In 1989 Humphry left his second wife, Ann Wickett, soon after she had undergone surgery for breast cancer. During the divorce, Wicket alleged that when Humphry purported to help her mother commit suicide, the resulting death was not fully consensual.

And here’s Dowbiggin:

In 1989 he left his second wife, Ann Wickett, shortly after she had undergone surgery for breast cancer.
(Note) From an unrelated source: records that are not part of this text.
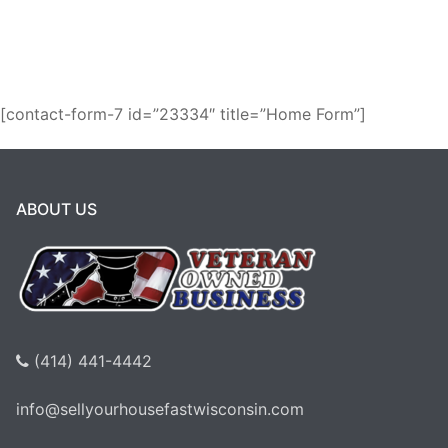
Milwaukee!
[contact-form-7 id=”23334″ title=”Home Form”]
ABOUT US
(414) 441-4442
info@sellyourhousefastwisconsin.com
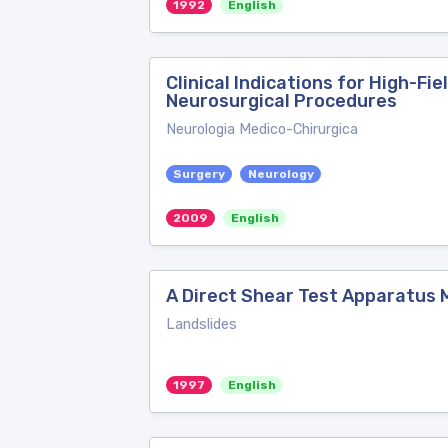
1992
English
Clinical Indications for High-F
Neurosurgical Procedures
Neurologia Medico-Chirurgica
Surgery
Neurology
2009
English
A Direct Shear Test Apparatus M
Landslides
1997
English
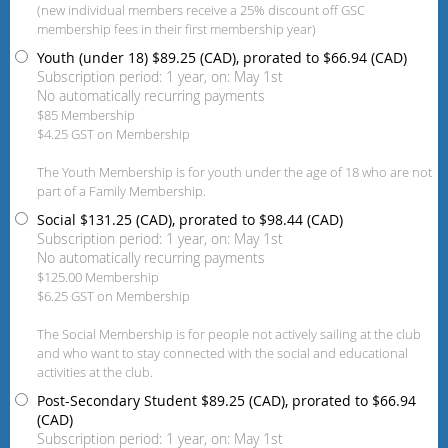
(new individual members receive a 25% discount off GSC
membership fees in their first membership year)
Youth (under 18)
$89.25 (CAD), prorated to $66.94 (CAD)
Subscription period: 1 year, on: May 1st
No automatically recurring payments
$85 Membership
$4.25 GST on Membership
The Youth Membership is for youth under the age of 18 who are not
part of a Family Membership.
Social
$131.25 (CAD), prorated to $98.44 (CAD)
Subscription period: 1 year, on: May 1st
No automatically recurring payments
$125.00 Membership
$6.25 GST on Membership
The Social Membership is for people not actively sailing at the club
and who want to stay connected with the social and educational
activities at the club.
Post-Secondary Student
$89.25 (CAD), prorated to $66.94
(CAD)
Subscription period: 1 year, on: May 1st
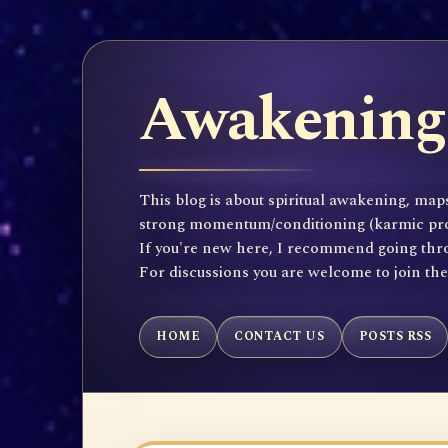
Awakening 
This blog is about spiritual awakening, maps
strong momentum/conditioning (karmic propen
If you're new here, I recommend going throu
For discussions you are welcome to join th
HOME
CONTACT US
POSTS RSS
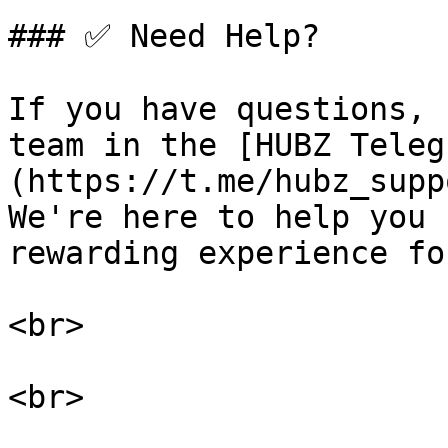
### ✅ Need Help?

If you have questions, 
team in the [HUBZ Teleg
(https://t.me/hubz_supp
We're here to help you 
rewarding experience fo
<br>

<br>
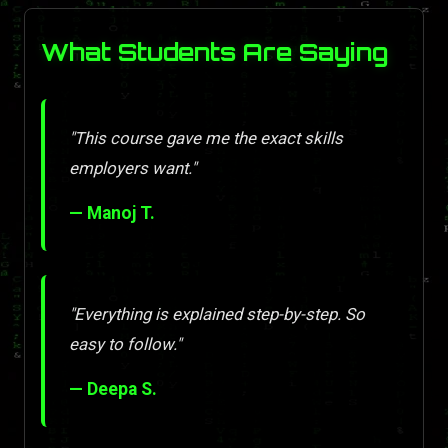
What Students Are Saying
"This course gave me the exact skills
employers want."
— Manoj T.
"Everything is explained step-by-step. So
easy to follow."
— Deepa S.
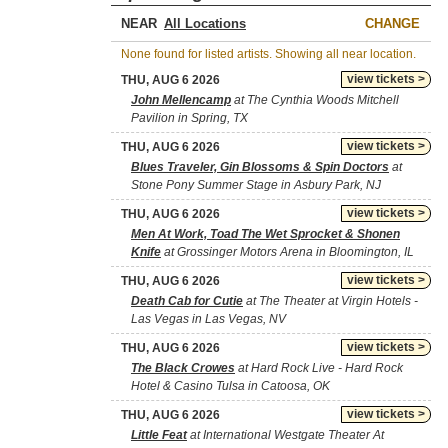
NEAR
CHANGE
None found for listed artists. Showing all near location.
view tickets >
THU, AUG 6 2026
John Mellencamp
at The Cynthia Woods Mitchell
Pavilion in Spring, TX
view tickets >
THU, AUG 6 2026
Blues Traveler, Gin Blossoms & Spin Doctors
at
Stone Pony Summer Stage in Asbury Park, NJ
view tickets >
THU, AUG 6 2026
Men At Work, Toad The Wet Sprocket & Shonen
Knife
at Grossinger Motors Arena in Bloomington, IL
view tickets >
THU, AUG 6 2026
Death Cab for Cutie
at The Theater at Virgin Hotels -
Las Vegas in Las Vegas, NV
view tickets >
THU, AUG 6 2026
The Black Crowes
at Hard Rock Live - Hard Rock
Hotel & Casino Tulsa in Catoosa, OK
view tickets >
THU, AUG 6 2026
Little Feat
at International Westgate Theater At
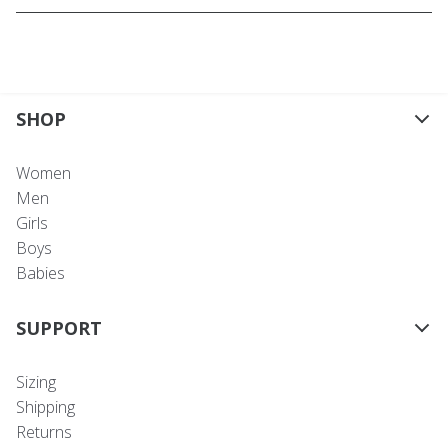
SHOP
Women
Men
Girls
Boys
Babies
SUPPORT
Sizing
Shipping
Returns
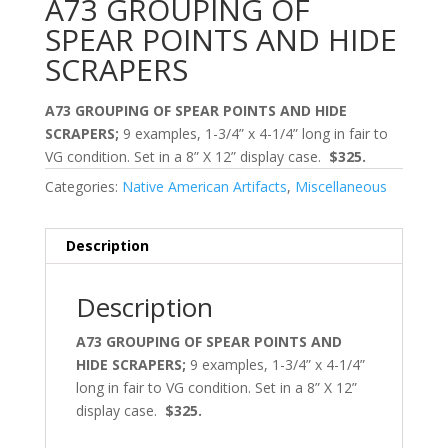
A73 GROUPING OF
SPEAR POINTS AND HIDE
SCRAPERS
A73 GROUPING OF SPEAR POINTS AND HIDE
SCRAPERS;
9 examples, 1-3/4” x 4-1/4” long in fair to
VG condition. Set in a 8” X 12” display case.
$325.
Categories:
Native American Artifacts
,
Miscellaneous
Description
Description
A73 GROUPING OF SPEAR POINTS AND
HIDE SCRAPERS;
9 examples, 1-3/4” x 4-1/4”
long in fair to VG condition. Set in a 8” X 12”
display case.
$325.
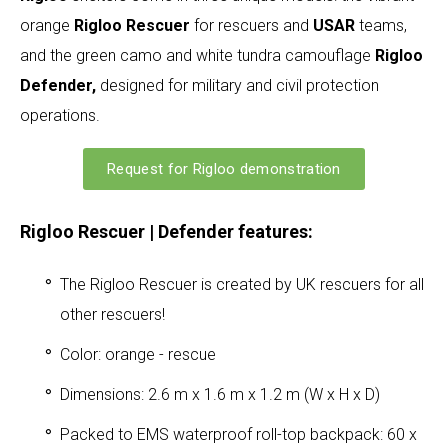
orange
Rigloo Rescuer
for rescuers and
USAR
teams,
and the green camo and white tundra camouflage
Rigloo
Defender,
designed for military and civil protection
operations.
Request for Rigloo demonstration
Rigloo Rescuer | Defender features:
The Rigloo Rescuer is created by UK rescuers for all
other rescuers!
Color: orange - rescue
Dimensions: 2.6 m x 1.6 m x 1.2 m (W x H x D)
Packed to EMS waterproof roll-top backpack: 60 x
Their subsequent divorce was made messier by Wickett’s allegations that her mother had not died willingly when Humphry had participated in the suicides of her own parent.

The White House launched a vigorous defense of Gorsuch. “This false attack has been strongly refuted by highly-regarded academic experts, including those who reviewed, professionally examined, and edited Judge Gorsuch’s scholarly writings, and even the author of the main piece cited in the false attack,” said White House spokesman Steven Cheung. “There is only one explanation for this baseless, last-second smear of Judge Gorsuch: those desperate to justify the unprecedented filibuster of a well-qualified and mainstream nominee to the Supreme Court.”

The White House provided statements to back up those claims. Kuzma said she did not have a problem with Gorsuch failing to cite her article:

I have reviewed both passages and do not see an issue here, even though the language is similar. These passages are factual, not analytical in nature, framing both the technical legal and medical circumstances of the ‘Baby/Infant Doe’ case that occurred in 1982. Given that these passages both describe the basic facts of the case, it would have been awkward and difficult for Judge Gorsuch to have used different language.

The Gorsuch team’s other defense, according to Politico, is that “the criteria for citing work in dissertations on legal philosophy is different than for other types of academia or journalism.”

Gorsuch’s book is based on the dissertation he wrote at Oxford University, and Dr. Chris Mammen, who was a student there at the same time, claimed, “The standard practice in a dissertation is to cite the underlying original source, not a secondary source, that supports a factual statement.”

However, Politico notes that the passages appear to violate Oxford’s guidelines for avoiding plagiarism, and six independent experts on the subject disagreed with the arguments offered by the White House. Rebecca Moore Howard, a Syracuse University professor, said Gorsuch is guilty of “heavy patchwriting” – the term for borrowing from another work, with only small alterations – and “hides his sources, which gives the appearance of a very deliberate method. I would certainly call it plagiarism.”

Watch Democratic Senator Jeff Merkley hold the floor with a 15-plus-hour marathon speech to protest Gorsuch’s nomination.

Christopher Sprigman, a New York University law professor, said Gorsuch’s method of attribution is questionable, but his intentions probably weren’t “mendacious.” “It’s a little bit risky, but I wouldn’t say it rises to the level of a bad act,” he said. “I think some people would say it’s sloppy.”

Even if the possible plagiarism had been revealed a few weeks earlier, it probably wouldn’t have had a significant effect on the confirmation process. Forty-four Democratic senators have pledged to filibuster Gorsuch, and one, Oregon’s Jeff Merkley, staged a protest on the Senate floor on Tuesday night. Complaining that Gorsuch’s views are too extreme and the Supreme Court seat was stolen from Obama nominee Merrick Garland, Merkley began speaking around 7 p.m. and was still at it ten hours later.

Regardless, Senate Majority Leader Mitch McConnell is prepared to “go nuclear” on Thursday, and Gorsuch is expected to be confirmed by a simple majority vote on Friday.